Marie McKeon focused on key study design considerations when using transgenic mouse models, particularly dose-range finding studies (usually conducted with the wild-type rasH2 mouse) and twenty-six week carcinogenicity studies. She then presented an overview of historical control databases of spontaneous lesions.

One remarkable point from her presentation was the low rate of false positives seen in rasH2 mice. False positives remain a common problem in two-year toxicity bioassays. When the incidence of spontaneous tumors is compared (irrespective of type of tumors) between the twenty-six-week rasH2 mouse study and the two year mouse bioassay (B6C3F1 or CD1 mice), it is immediately apparent that 75% to 87% of mice developed spontaneous tumors over the two-year study period, whereas only 23% of rasH2 mice developed spontaneous tumors. Her talk also addressed the common misconception that these transgenic mice are "oversensitive" to developing tumors, which was an initial hurdle in their adoption.

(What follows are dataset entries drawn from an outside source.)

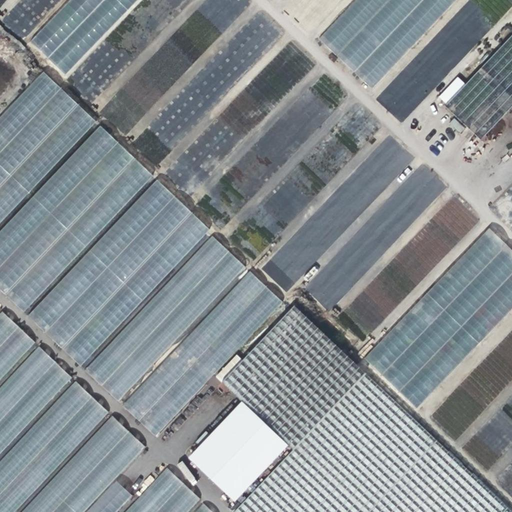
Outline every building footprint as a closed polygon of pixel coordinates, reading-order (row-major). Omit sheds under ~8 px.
[(0,0),(0,15),(3,17),(1,20),(22,39),(58,0),(0,0)] [(119,0),(83,0),(34,51),(53,69),(119,0)] [(391,0),(355,0),(317,41),(336,58),(391,0)] [(426,0),(391,0),(336,58),(354,75),(426,0)] [(458,0),(426,0),(354,75),(372,92),(458,0)] [(511,35),(441,109),(479,145),(511,109),(511,35)] [(0,222),(96,121),(43,71),(0,115),(0,222)] [(0,265),(118,141),(100,123),(0,228),(0,265)] [(336,306),(371,337),(477,218),(453,195),(428,222),(420,215),(446,186),(421,163),(407,179),(400,173),(415,157),(387,133),(374,147),(367,141),(256,265),(287,293),(315,262),(321,268),(303,288),(330,312),(336,306)] [(136,157),(118,141),(0,265),(0,286),(6,293),(136,157)] [(154,174),(136,157),(6,293),(25,310),(154,174)] [(176,193),(157,176),(27,314),(45,331),(176,193)] [(511,221),(511,184),(493,205),(511,221)] [(192,209),(176,193),(45,331),(63,347),(192,209)] [(211,227),(192,209),(63,347),(81,364),(211,227)] [(232,251),(213,233),(83,369),(102,387),(232,251)] [(511,278),(511,248),(387,381),(403,395),(511,278)] [(249,267),(232,251),(102,387),(118,402),(249,267)] [(270,286),(252,271),(122,406),(140,422),(270,286)] [(511,308),(511,278),(403,395),(418,409),(511,308)] [(285,301),(270,286),(140,422),(155,437),(285,301)] [(363,373),(292,306),(222,379),(293,446),(363,373)] [(0,349),(18,330),(1,315),(0,315),(0,349)] [(0,380),(34,345),(18,330),(0,349),(0,380)] [(0,420),(54,364),(38,349),(0,388),(0,420)] [(0,453),(71,380),(54,364),(0,420),(0,453)] [(232,510),(234,511),(511,511),(363,373),(293,446),(232,510)] [(0,494),(91,399),(74,383),(0,459),(0,494)] [(0,511),(12,511),(106,414),(91,399),(0,494),(0,511)] [(52,511),(129,433),(111,417),(19,511),(52,511)] [(83,511),(144,448),(129,433),(52,511),(83,511)] [(156,511),(182,486),(164,469),(123,511),(156,511)] [(118,511),(136,494),(119,478),(86,511),(118,511)] [(186,511),(197,500),(182,486),(156,511),(186,511)]
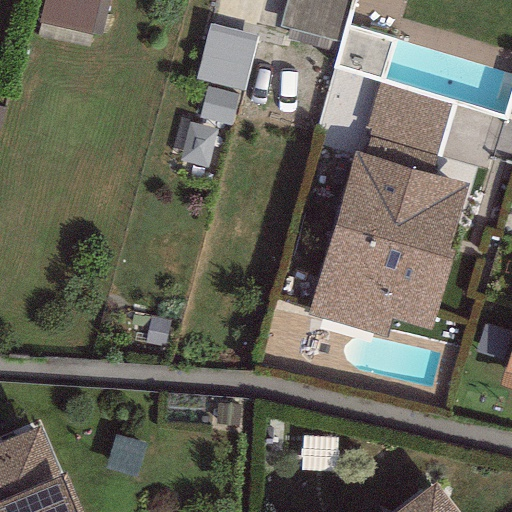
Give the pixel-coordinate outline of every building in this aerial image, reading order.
[(101,27),(104,0),(42,0),(40,20),(101,27)] [(511,0),(345,0),(324,73),(504,125),(511,96),(511,0)] [(243,82),(253,29),(207,20),(197,73),(243,82)] [(466,182),(352,147),(311,289),(423,323),(466,182)] [(511,337),(501,382),(511,385),(511,337)] [(0,511),(71,511),(39,434),(0,450),(0,511)] [(454,511),(440,492),(412,511),(454,511)]
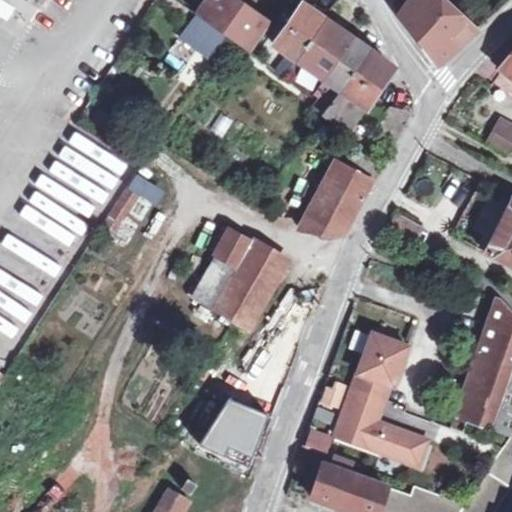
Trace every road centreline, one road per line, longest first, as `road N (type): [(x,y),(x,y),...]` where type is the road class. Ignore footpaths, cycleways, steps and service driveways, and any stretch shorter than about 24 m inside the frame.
road 1 (unclassified): [(259,511),(346,252)]
road 2 (residential): [(346,252),(490,284),(511,305)]
road 3 (unclassified): [(346,252),(429,111)]
road 4 (unclassified): [(368,0),(429,111)]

Her presentation concluded with suggestions for using the rasH2 model as part of the Weight of Evidence (WOE) when submitting a Carcinogenicity Assessment Document (CAD) and requesting a waiver of the two-year rat study from drug regulatory agencies.

These SOT sessions were a great prelude to the IQ Consortium webinar on progress toward revision of the ICH S1 Rodent Carcinogenicity Testing guidelines, which included presentations on industry experience with the rasH2 model, the quality of the rasH2 model, and what role this model can play in the future of carcinogenicity testing.